▶ **TASK ITEM**: The lines you should transcribe are those from the one containing "SHARE ON FACEBOOK" to the end of the listing below, exactly, with pictures left out.

▶ **ENTRIES SHOWN**:
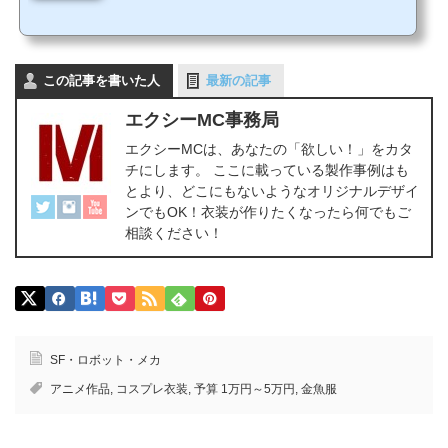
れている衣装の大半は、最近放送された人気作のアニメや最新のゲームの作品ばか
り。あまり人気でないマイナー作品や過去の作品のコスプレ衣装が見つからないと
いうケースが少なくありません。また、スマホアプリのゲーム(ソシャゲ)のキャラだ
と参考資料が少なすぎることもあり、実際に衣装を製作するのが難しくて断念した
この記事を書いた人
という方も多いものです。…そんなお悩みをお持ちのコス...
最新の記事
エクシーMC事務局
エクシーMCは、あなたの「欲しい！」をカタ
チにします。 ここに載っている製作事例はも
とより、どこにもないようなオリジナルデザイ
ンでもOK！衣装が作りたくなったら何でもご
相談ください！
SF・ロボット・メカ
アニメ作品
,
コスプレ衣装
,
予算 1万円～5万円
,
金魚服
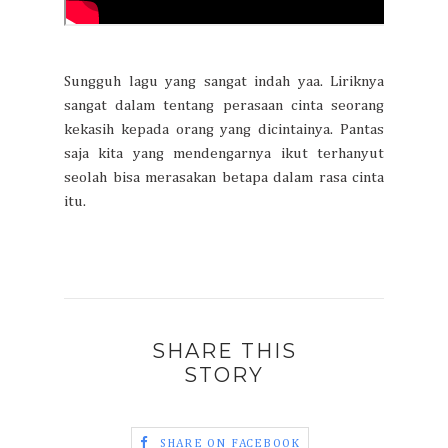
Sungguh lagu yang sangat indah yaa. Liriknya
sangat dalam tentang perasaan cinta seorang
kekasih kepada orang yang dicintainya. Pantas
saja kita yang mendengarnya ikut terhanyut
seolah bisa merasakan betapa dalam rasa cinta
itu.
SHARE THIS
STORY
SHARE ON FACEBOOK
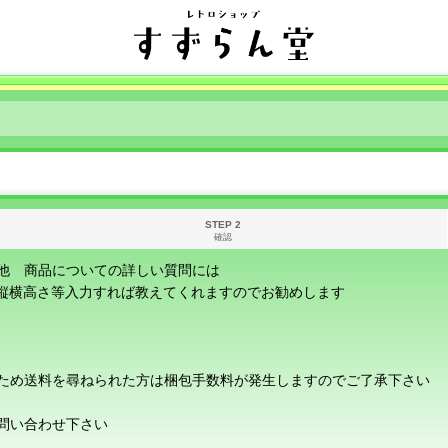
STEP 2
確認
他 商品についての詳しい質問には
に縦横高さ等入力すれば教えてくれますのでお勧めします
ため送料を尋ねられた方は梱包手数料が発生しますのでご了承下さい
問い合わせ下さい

▶ **SOLUTION TO THIS EXERCISE**:
SHARE ON FACEBOOK
STEP 2
確認
他 商品についての詳しい質問には
に縦横高さ等入力すれば教えてくれますのでお勧めします
ため送料を尋ねられた方は梱包手数料が発生しますのでご了承下さい
問い合わせ下さい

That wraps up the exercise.